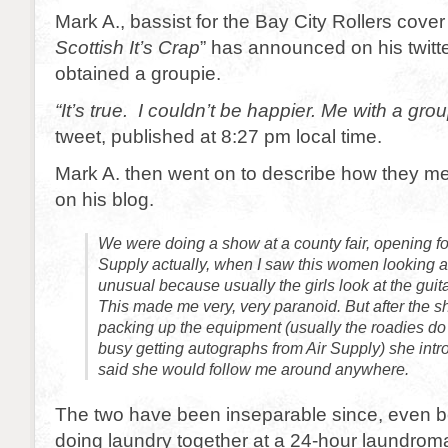
Mark A., bassist for the Bay City Rollers cove
Scottish It’s Crap
” has announced on his twitt
obtained a groupie.
“It’s true. I couldn’t be happier. Me with a grou
tweet, published at 8:27 pm local time.
Mark A. then went on to describe how they met 
on his blog.
We were doing a show at a county fair, opening fo
Supply actually, when I saw this women looking a
unusual because usually the girls look at the guitar
This made me very, very paranoid. But after the 
packing up the equipment (usually the roadies do 
busy getting autographs from Air Supply) she int
said she would follow me around anywhere.
The two have been inseparable since, even b
doing laundry together at a 24-hour laundrom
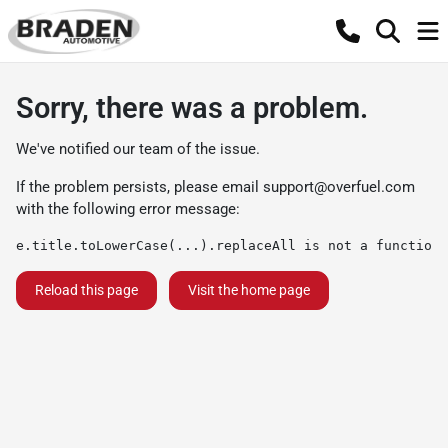
Sorry, there was a problem.
We've notified our team of the issue.
If the problem persists, please email
support@overfuel.com
with the following error message:
e.title.toLowerCase(...).replaceAll is not a function
Reload this page
Visit the home page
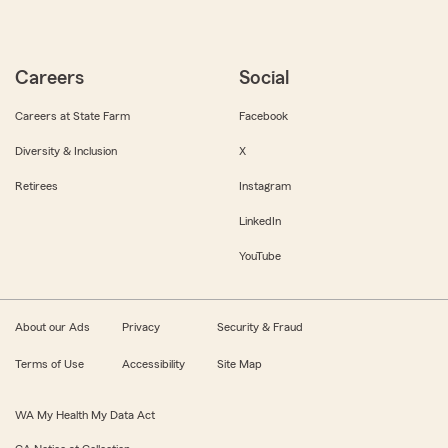
Careers
Social
Careers at State Farm
Facebook
Diversity & Inclusion
X
Retirees
Instagram
LinkedIn
YouTube
About our Ads
Privacy
Security & Fraud
Terms of Use
Accessibility
Site Map
WA My Health My Data Act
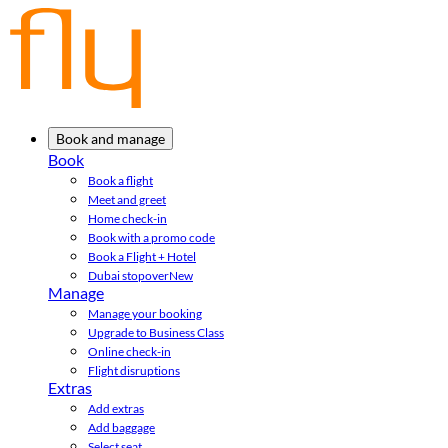
Book and manage
Book
Book a flight
Meet and greet
Home check-in
Book with a promo code
Book a Flight + Hotel
Dubai stopover
New
Manage
Manage your booking
Upgrade to Business Class
Online check-in
Flight disruptions
Extras
Add extras
Add baggage
Select seat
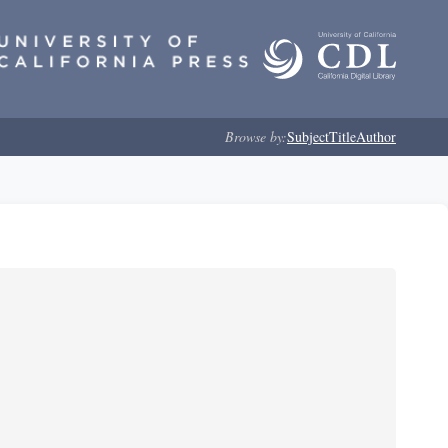
Browse by:
Subject
Title
Author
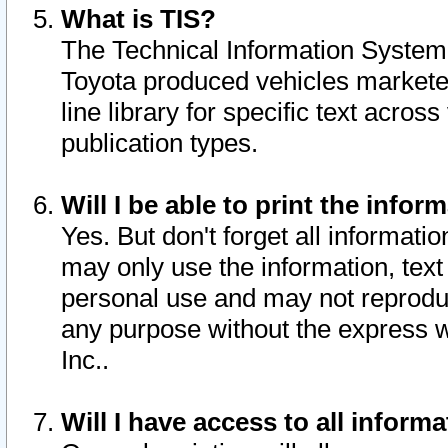
What is TIS?
The Technical Information System o
Toyota produced vehicles markete
line library for specific text acro
publication types.
Will I be able to print the infor
Yes. But don't forget all informatio
may only use the information, text 
personal use and may not reproduce,
any purpose without the express w
Inc..
Will I have access to all infor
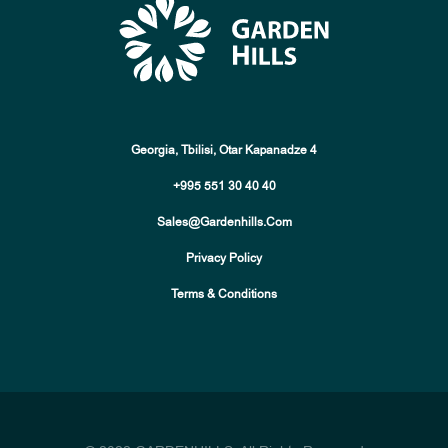
Georgia, Tbilisi, Otar Kapanadze 4
+995 551 30 40 40
Sales@gardenhills.com
Privacy Policy
Terms & Conditions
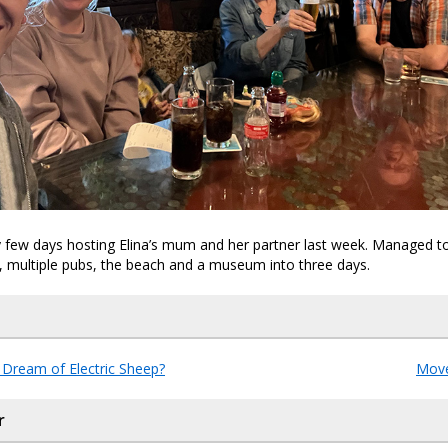
 few days hosting Elina’s mum and her partner last week. Managed t
 multiple pubs, the beach and a museum into three days.
Dream of Electric Sheep?
Move
r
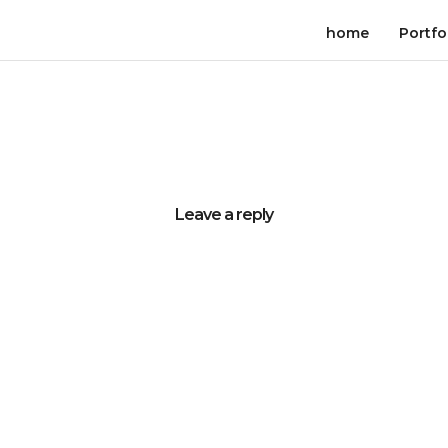
home
Portfo
Leave a reply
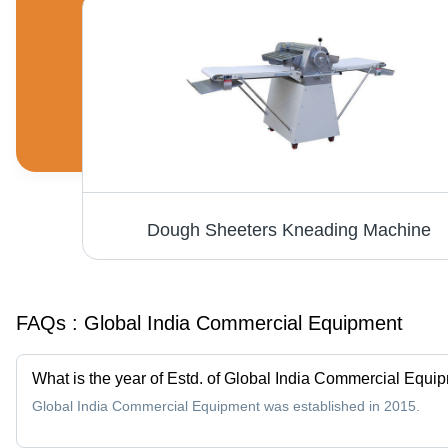
Spiral Mixers Machine - Stainless Steel, 50 Liters, 700x600x1200 mm | Efficient Mixing, Durable Design, Easy Operation, 3 HP Power, 220V Voltage
Dough Sheeters Kneading Machine
FAQs :
Global India Commercial Equipment
What is the year of Estd. of Global India Commercial Equi
Global India Commercial Equipment was established in 2015.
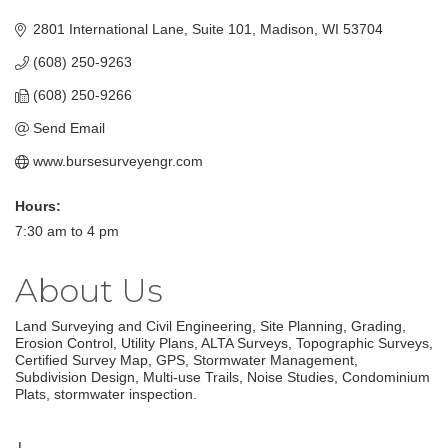
2801 International Lane, Suite 101
Madison
WI
53704
(608) 250-9263
(608) 250-9266
Send Email
www.bursesurveyengr.com
Hours:
7:30 am to 4 pm
About Us
Land Surveying and Civil Engineering, Site Planning, Grading,
Erosion Control, Utility Plans, ALTA Surveys, Topographic Surveys,
Certified Survey Map, GPS, Stormwater Management,
Subdivision Design, Multi-use Trails, Noise Studies, Condominium
Plats, stormwater inspection.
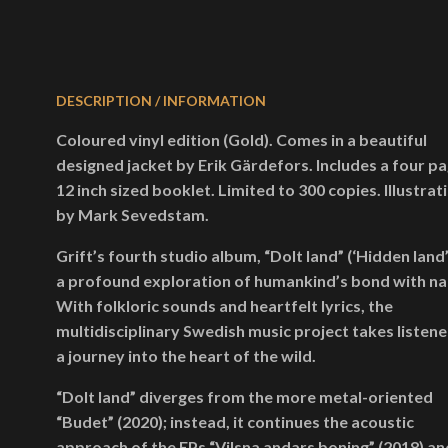
DESCRIPTION / INFORMATION
Coloured vinyl edition (Gold). Comes in a beautiful
designed jacket by Erik Gärdefors. Includes a four p
12 inch sized booklet. Limited to 300 copies. Illustrat
by Mark Sevedstam.
Grift’s fourth studio album, “Dolt land” (‘Hidden land’)
a profound exploration of humankind’s bond with na
With folkloric sounds and heartfelt lyrics, the
multidisciplinary Swedish music project takes listene
a journey into the heart of the wild.
“Dolt land” diverges from the more metal-oriented
“Budet” (2020); instead, it continues the acoustic
approach of the EPs “Vilsna andars boning” (2018) an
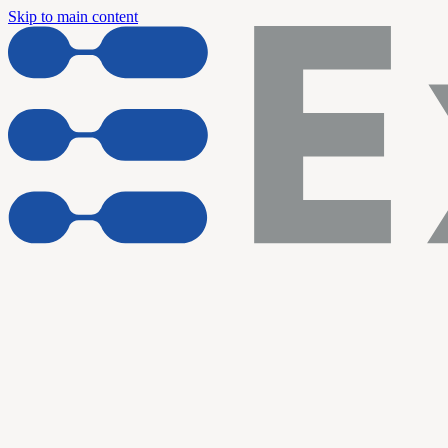
Skip to main content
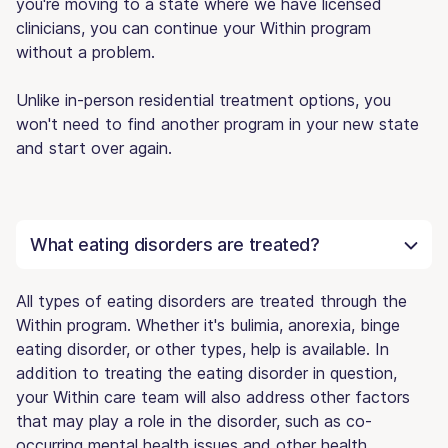
you're moving to a state where we have licensed
clinicians, you can continue your Within program
without a problem.
Unlike in-person residential treatment options, you
won't need to find another program in your new state
and start over again.
What eating disorders are treated?
All types of eating disorders are treated through the
Within program. Whether it's bulimia, anorexia, binge
eating disorder, or other types, help is available. In
addition to treating the eating disorder in question,
your Within care team will also address other factors
that may play a role in the disorder, such as co-
occurring mental health issues and other health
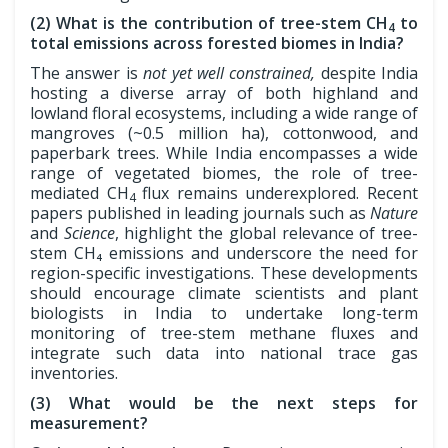
(2) What is the contribution of tree-stem CH
to
4
total emissions across forested biomes in India?
The answer is
not yet well constrained,
despite India
hosting a diverse array of both highland and
lowland floral ecosystems, including a wide range of
mangroves (~0.5 million ha), cottonwood, and
paperbark trees. While India encompasses a wide
range of vegetated biomes, the role of tree-
mediated CH
flux remains underexplored. Recent
4
papers published in leading journals such as
Nature
and
Science
, highlight the global relevance of tree-
stem CH₄ emissions and underscore the need for
region-specific investigations. These developments
should encourage climate scientists and plant
biologists in India to undertake long-term
monitoring of tree-stem methane fluxes and
integrate such data into national trace gas
inventories.
(3) What would be the next steps for
measurement?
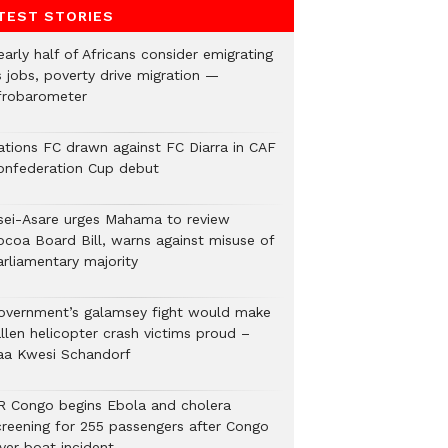
TEST STORIES
arly half of Africans consider emigrating
s jobs, poverty drive migration —
frobarometer
ations FC drawn against FC Diarra in CAF
onfederation Cup debut
sei-Asare urges Mahama to review
ocoa Board Bill, warns against misuse of
arliamentary majority
overnment’s galamsey fight would make
llen helicopter crash victims proud –
aa Kwesi Schandorf
R Congo begins Ebola and cholera
creening for 255 passengers after Congo
ver boat incident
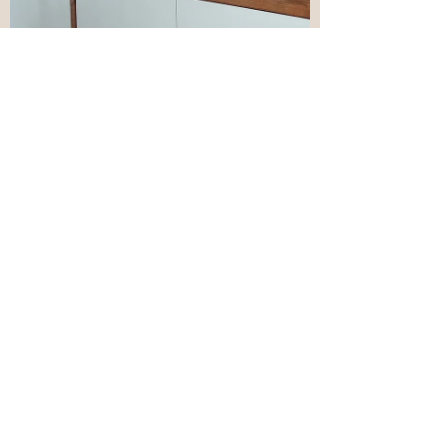
Mar 3, 2022
6 min read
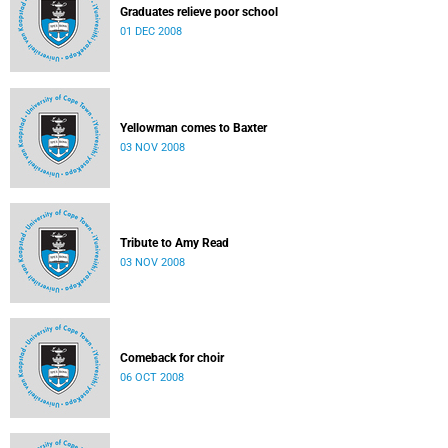
Graduates relieve poor school
01 DEC 2008
Yellowman comes to Baxter
03 NOV 2008
Tribute to Amy Read
03 NOV 2008
Comeback for choir
06 OCT 2008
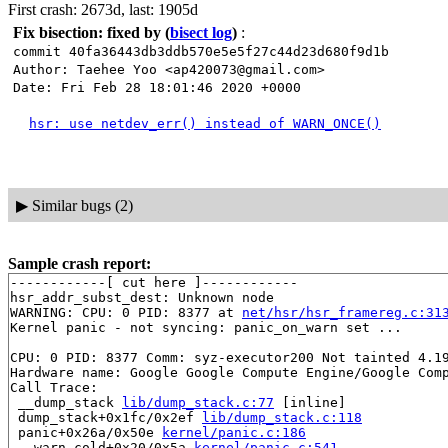
First crash: 2673d, last: 1905d
Fix bisection: fixed by
(
bisect log
)
:
commit 40fa36443db3ddb570e5e5f27c44d23d680f9d1b
Author: Taehee Yoo <ap420073@gmail.com>
Date: Fri Feb 28 18:01:46 2020 +0000
hsr: use netdev_err() instead of WARN_ONCE()
▶
Similar bugs (2)
Sample crash report:
------------[ cut here ]------------

hsr_addr_subst_dest: Unknown node

WARNING: CPU: 0 PID: 8377 at 
net/hsr/hsr_framereg.c:31
Kernel panic - not syncing: panic_on_warn set ...

CPU: 0 PID: 8377 Comm: syz-executor200 Not tainted 4.19
Hardware name: Google Google Compute Engine/Google Comp
Call Trace:

 __dump_stack 
lib/dump_stack.c:77
 [inline]

 dump_stack+0x1fc/0x2ef 
lib/dump_stack.c:118
 panic+0x26a/0x50e 
kernel/panic.c:186
 __warn.cold+0x20/0x5a 
kernel/panic.c:541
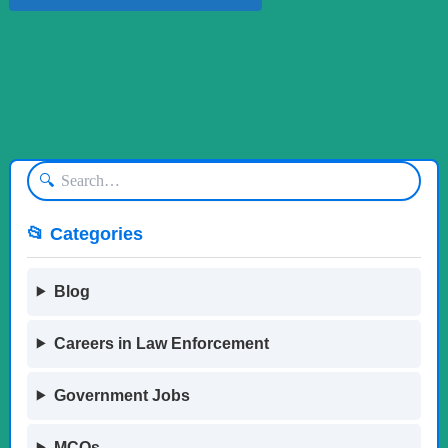
🔍
📂 Categories
Blog
Careers in Law Enforcement
Government Jobs
MCQs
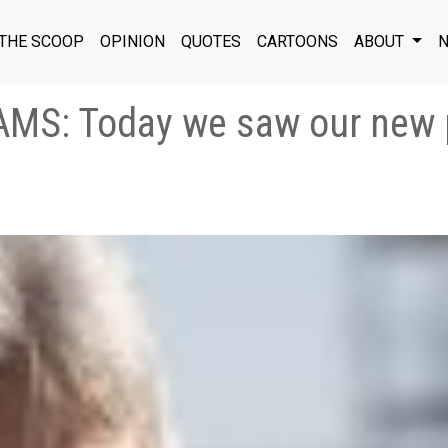
THE SCOOP
OPINION
QUOTES
CARTOONS
ABOUT
N
MS: Today we saw our new p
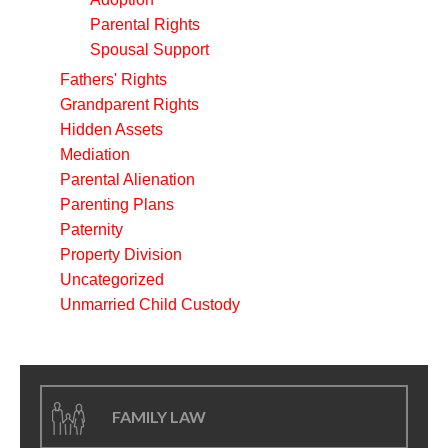
Parental Rights
Spousal Support
Fathers' Rights
Grandparent Rights
Hidden Assets
Mediation
Parental Alienation
Parenting Plans
Paternity
Property Division
Uncategorized
Unmarried Child Custody
FAMILY LAW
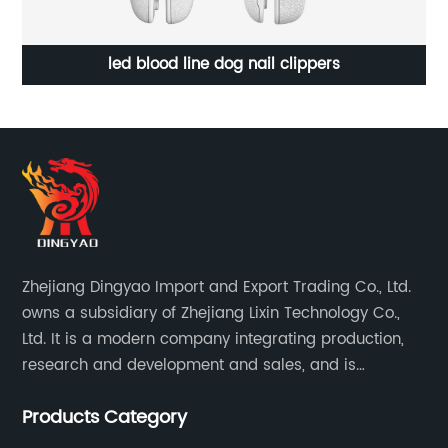
led blood line dog nail clippers
Zhejiang Dingyao Import and Export Trading Co., Ltd.
owns a subsidiary of Zhejiang Lixin Technology Co.,
Ltd. It is a modern company integrating production,
research and development and sales, and is
committed to becoming a professional export factory
Products Category
for small household appliances.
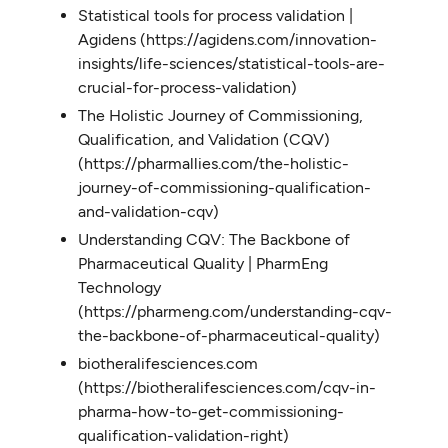
Statistical tools for process validation |
Agidens (https://agidens.com/innovation-
insights/life-sciences/statistical-tools-are-
crucial-for-process-validation)
The Holistic Journey of Commissioning,
Qualification, and Validation (CQV)
(https://pharmallies.com/the-holistic-
journey-of-commissioning-qualification-
and-validation-cqv)
Understanding CQV: The Backbone of
Pharmaceutical Quality | PharmEng
Technology
(https://pharmeng.com/understanding-cqv-
the-backbone-of-pharmaceutical-quality)
biotheralifesciences.com
(https://biotheralifesciences.com/cqv-in-
pharma-how-to-get-commissioning-
qualification-validation-right)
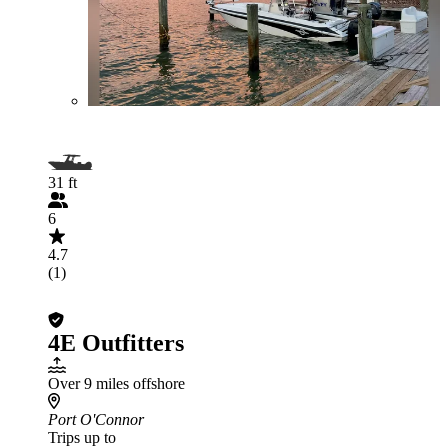
31 ft
6
4.7
(1)
4E Outfitters
Over 9 miles offshore
Port O'Connor
Trips up to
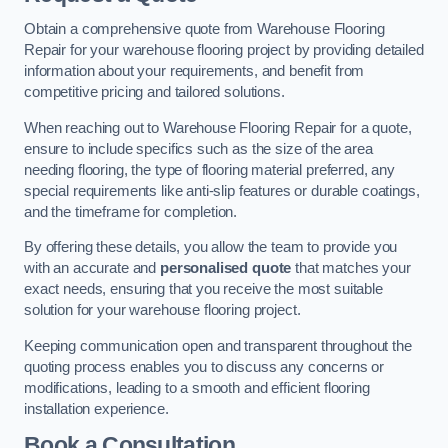
Obtain a comprehensive quote from Warehouse Flooring
Repair for your warehouse flooring project by providing detailed
information about your requirements, and benefit from
competitive pricing and tailored solutions.
When reaching out to Warehouse Flooring Repair for a quote,
ensure to include specifics such as the size of the area
needing flooring, the type of flooring material preferred, any
special requirements like anti-slip features or durable coatings,
and the timeframe for completion.
By offering these details, you allow the team to provide you
with an accurate and
personalised quote
that matches your
exact needs, ensuring that you receive the most suitable
solution for your warehouse flooring project.
Keeping communication open and transparent throughout the
quoting process enables you to discuss any concerns or
modifications, leading to a smooth and efficient flooring
installation experience.
Book a Consultation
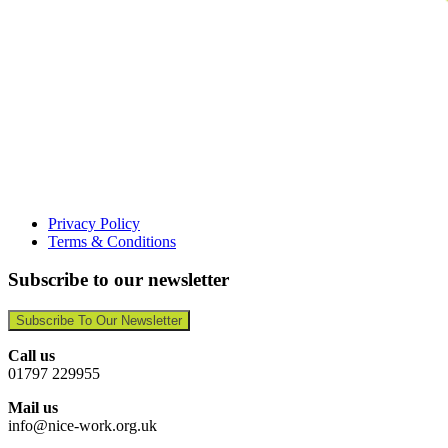
Privacy Policy
Terms & Conditions
Subscribe to our newsletter
Subscribe To Our Newsletter
Call us
01797 229955
Mail us
info@nice-work.org.uk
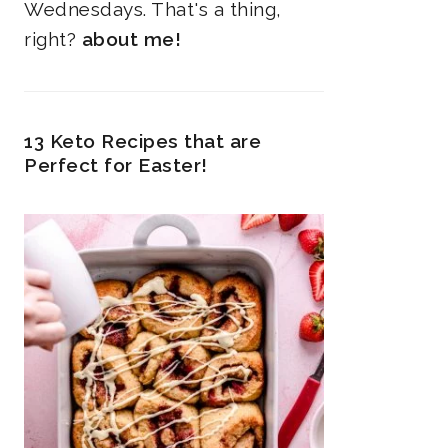
Wednesdays. That's a thing,
right?
about me!
13 Keto Recipes that are
Perfect for Easter!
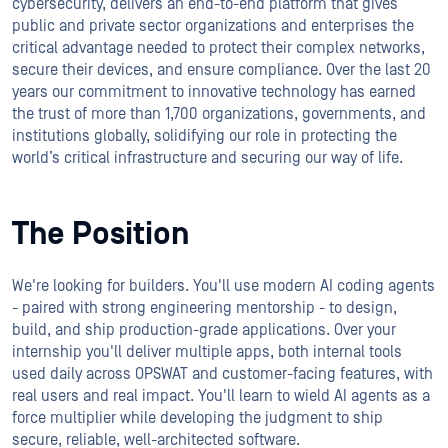
cybersecurity, delivers an end-to-end platform that gives
public and private sector organizations and enterprises the
critical advantage needed to protect their complex networks,
secure their devices, and ensure compliance. Over the last 20
years our commitment to innovative technology has earned
the trust of more than 1,700 organizations, governments, and
institutions globally, solidifying our role in protecting the
world’s critical infrastructure and securing our way of life.
The Position
We're looking for builders. You'll use modern AI coding agents
- paired with strong engineering mentorship - to design,
build, and ship production-grade applications. Over your
internship you'll deliver multiple apps, both internal tools
used daily across OPSWAT and customer-facing features, with
real users and real impact. You'll learn to wield AI agents as a
force multiplier while developing the judgment to ship
secure, reliable, well-architected software.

## What this task involves
Update the lines running from the start of the records through the line with "doing laundry together at a 24-hour laundrom" so that "equipment" becomes "gear" and nothing else changes. Leave the pictures out of the answer.

## Solution
Mark A., bassist for the Bay City Rollers cove
Scottish It’s Crap
” has announced on his twitt
obtained a groupie.
“It’s true. I couldn’t be happier. Me with a grou
tweet, published at 8:27 pm local time.
Mark A. then went on to describe how they met 
on his blog.
We were doing a show at a county fair, opening fo
Supply actually, when I saw this women looking a
unusual because usually the girls look at the guitar
This made me very, very paranoid. But after the 
packing up the gear (usually the roadies do 
busy getting autographs from Air Supply) she int
said she would follow me around anywhere.
The two have been inseparable since, even b
doing laundry together at a 24-hour laundrom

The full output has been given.